Ring of Steel by Alexander Watson (2014)
Reviewed by WW1HA President Sal Compagno
British historian Alexander Watson has written a voluminous book on the history of Imperial Germany and the Empire of Austria-Hungary in the First World War. He offer no excuse for their culpability in starting the conflict and places clear blame on Austria-Hungary more than
Germany, whose backing sparked the war. His judgement is clear, both created and
convinced themselves the war was necessary and just. Nevertheless, the war was one
of total illusions. Austria-Hungary was totally unprepared for a modern war and her
reverses on the battlefield in the first six months devastated her martial ability through
unbelievable incompetence. The result was a decent into the collapse of her empire.
Germany, as he states, bit off more than it could chew. Even its military prowess was
incapable of confronting a two-theater war. Brilliant in tactics, her strategy guaranteed
What renders his study most fascinating is the effect of the war on the peoples in each
country. To the Germans, Russia was the real threat with deep feelings of being overrun
by a barbaric hoard. This fear galvanized the German people to support wholeheartedly
their military effort extending the support to the Western Front. But the price was phenomenal. The war was not even a year old when food shortages became evident in both empires and grew progressively worse as the war dragged on. Stubbornly, they persisted in the downward spiral to total exhaustion. The Austro-Hungarian army, short of every valuable resource, became totally dependent on Germany. Her internal disintegration undermined her resolve to be a competent ally.
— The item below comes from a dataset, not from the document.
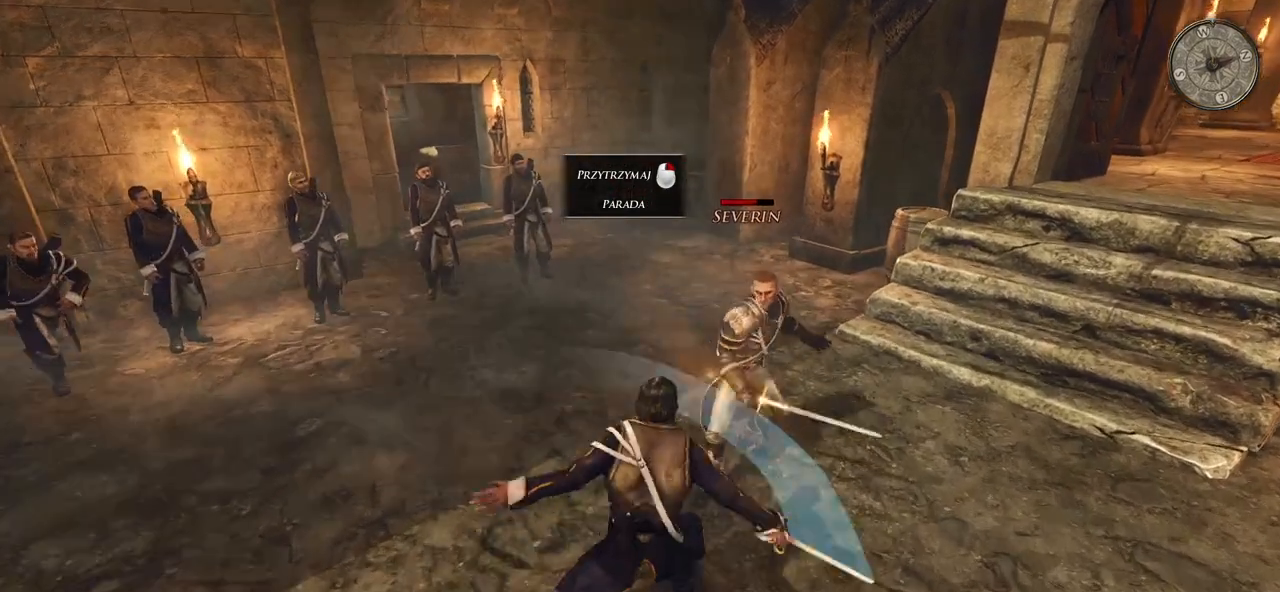
{"keys": [], "mouse": [], "events": [[100, "mouse_left", "up"]]}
Watson is very careful and detailed explaining how the lack of resources, especially food, became so critical in both areas. An urgent & vociferous cry to end the war became paramount and unstoppable. He emphasizes how the last desperate and most blundering act when Germany allows unrestricted submarine activity brings in the United States & its failure ended any possibility of victory. With over 118 pages of notes, Watson has created a formidable study how both in military and domestic areas intertwined in a catastrophic war.